- Education: Amherst College, University of Iowa, Yale University
- Writing career
- Genre: Fiction
- Website: www.lindsayoconnorstern.com

= Lindsay Stern =

American fiction writer

Lindsay Stern is an American writer and essayist. She is the author of the novel The Study of Animal Languages and the novella Town of Shadows.

== Education ==
Stern received a B.A. in English and Philosophy at Amherst College. She graduated with an M.F.A in fiction from the Iowa Writers' Workshop and began a Ph.D. in Comparative Literature at Yale University.

== Literary career ==
Stern published Town of Shadows with Scrambler Books in 2012. She wrote the book while at Amherst College.

Her debut full-length novel, The Study of Animal Languages, was published by Viking in 2019. It follows two professors in a New England campus who are married to each other.

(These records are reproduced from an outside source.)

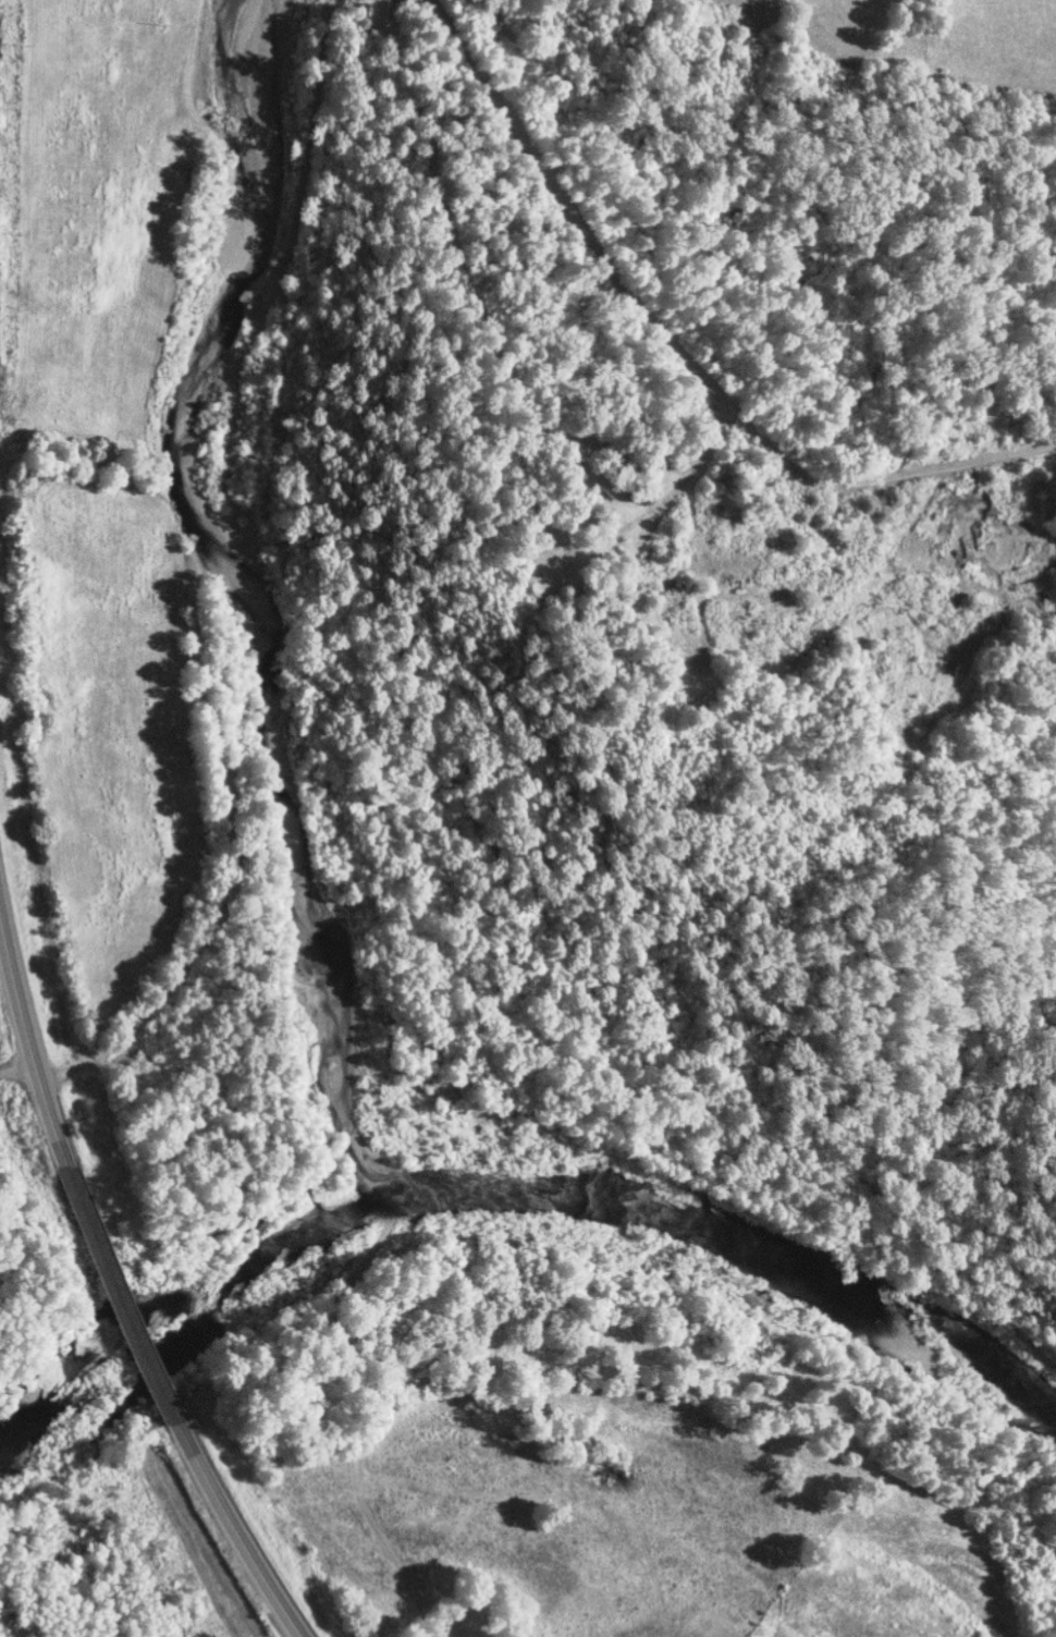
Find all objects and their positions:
road: (303, 256)
road: (238, 845)
road: (26, 1036)
road: (17, 1070)
river: (514, 1182)
road: (114, 1296)
road: (235, 1538)

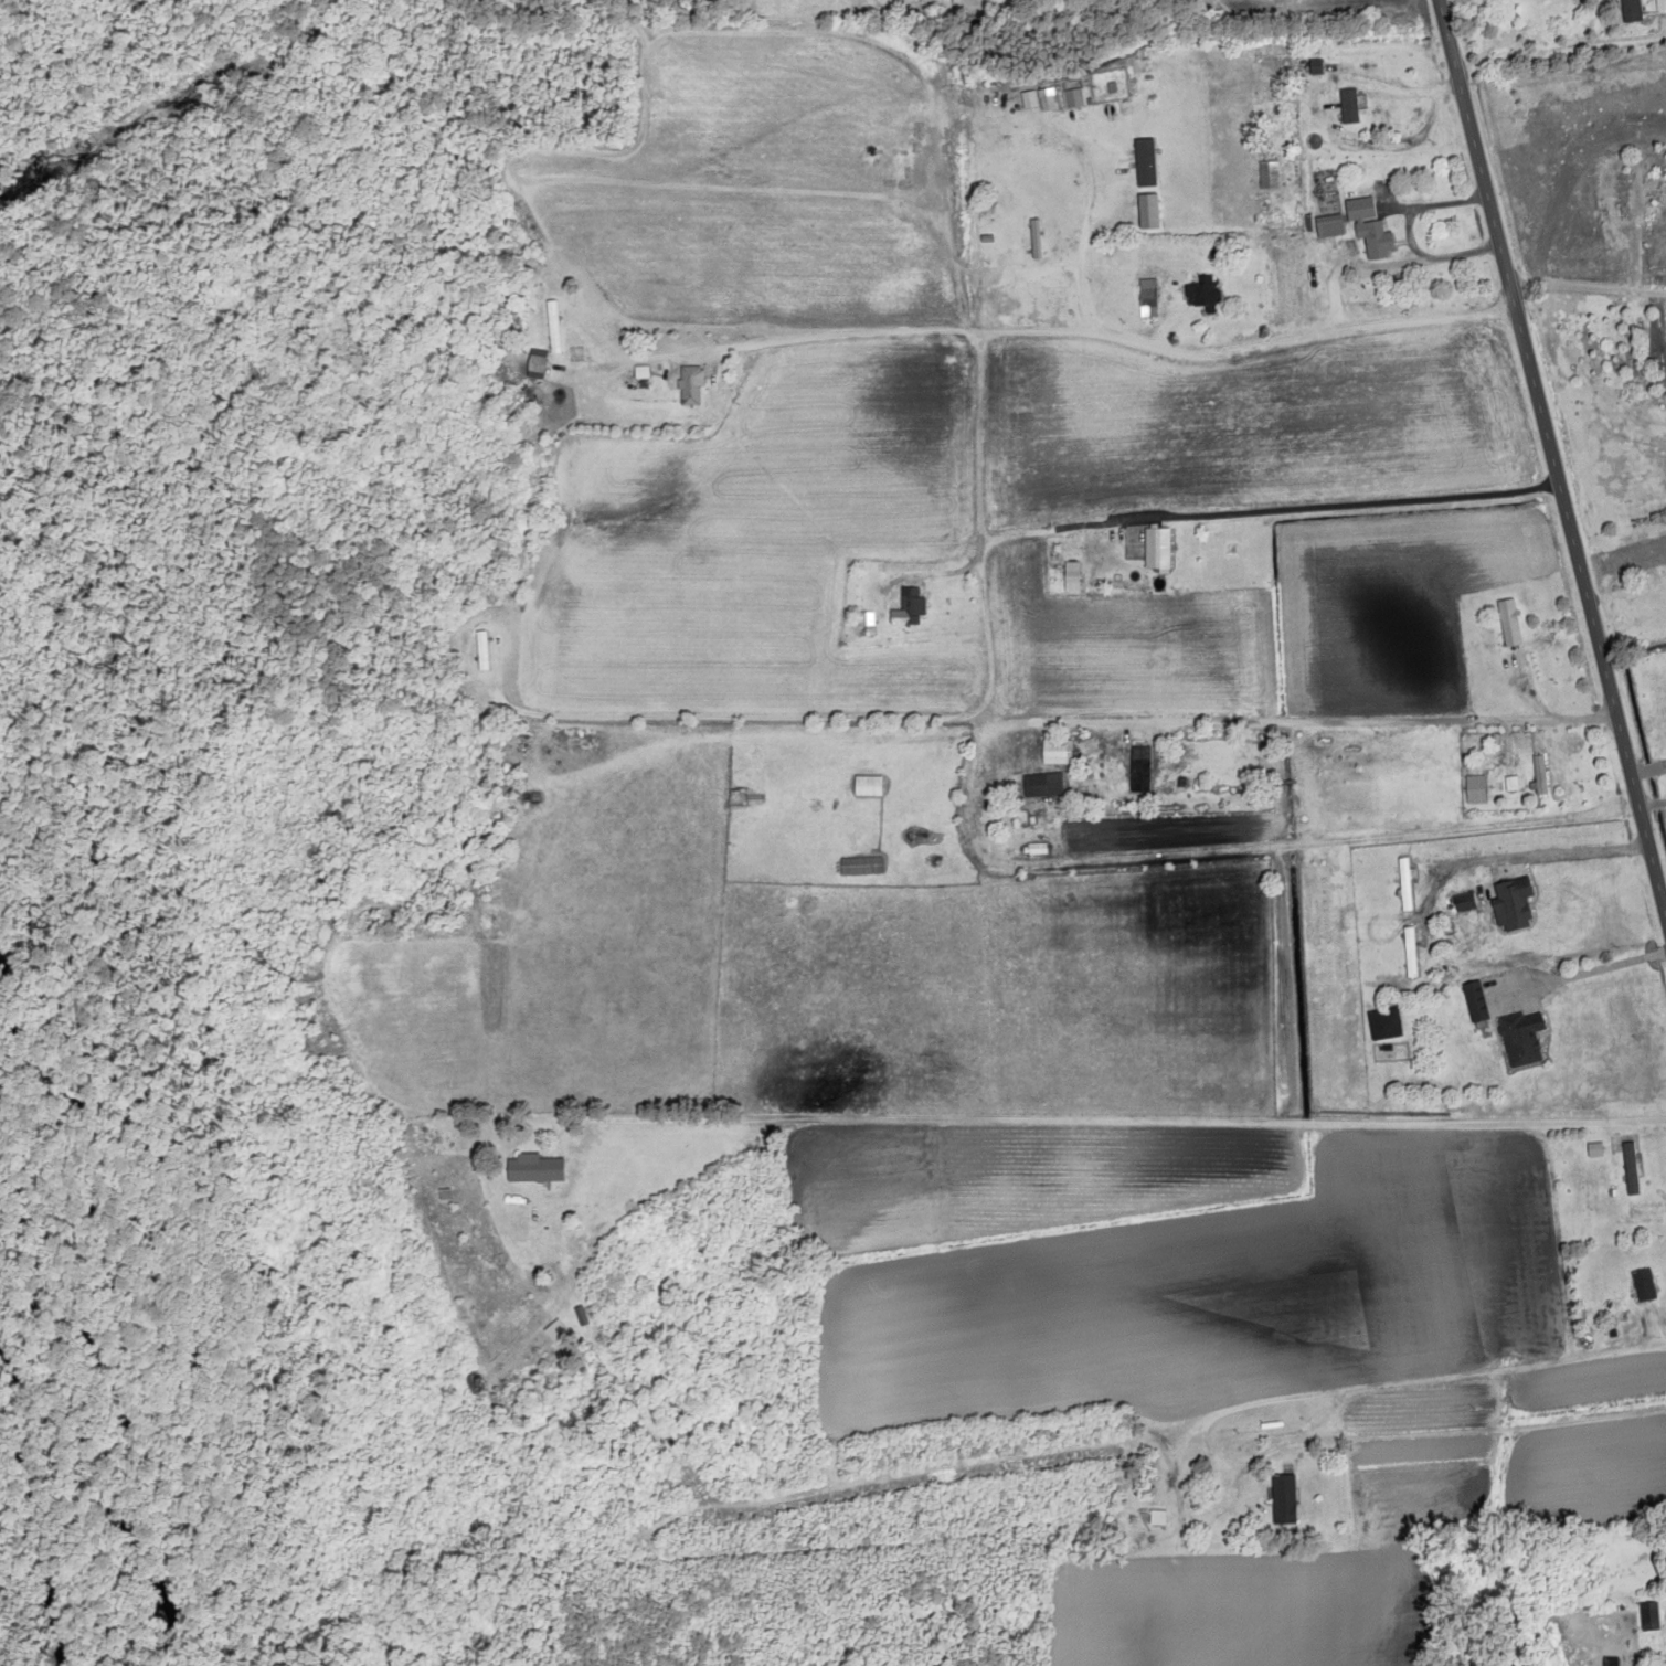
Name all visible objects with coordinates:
building: (1632, 11)
building: (1350, 107)
building: (1149, 166)
building: (1270, 176)
building: (1623, 195)
building: (1330, 227)
building: (1370, 229)
building: (1036, 240)
road: (1588, 292)
building: (1204, 295)
building: (1149, 299)
building: (554, 328)
road: (1097, 337)
building: (583, 355)
building: (537, 363)
building: (642, 375)
building: (691, 388)
road: (1551, 460)
building: (1158, 548)
building: (1072, 577)
building: (913, 606)
building: (867, 623)
building: (1510, 623)
building: (483, 651)
road: (1362, 718)
building: (1055, 752)
building: (1141, 769)
building: (1541, 776)
building: (1043, 785)
building: (868, 786)
building: (1476, 790)
road: (1652, 806)
building: (1406, 885)
building: (1465, 902)
building: (1513, 903)
building: (1411, 953)
building: (1477, 1002)
building: (1523, 1039)
building: (532, 1168)
building: (1645, 1285)
road: (1458, 1375)
building: (1284, 1499)
building: (1158, 1518)
road: (1314, 1523)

Kirkus Reviews wrote: "Stern’s brittle comedy of highfalutin intellectual theories evolves into a feeling portrait of a gifted man coming face to face with his limitations." Publishers Weekly suggested in a mixed review that the "intellectually teeming prose makes for a thought-provoking novel, though it’s more successful asking questions such as, 'Can voles experience heartbreak?' than depicting people breaking each other’s hearts."

Booklist called it a "jittery, intelligent. . . depiction of relationships in which the parties involved experience a distressing inability to communicate." The New York Journal of Books wrote: "Though she often depends on facile academic stereotypes, Stern reveals the ways in which scientists may try to deploy objective methods, but are ultimately human."

For Washington Independent Review of Books, "What pulls The Study of Animal Languages toward its unexpectedly satisfactory conclusion (though not a by-the-book happy ending) is a series of false steps that require Prue and Ivan to face inner truths that neither character had thought silently to themselves, let alone proclaimed aloud to each other."

Stern writes for Smithsonian Magazine.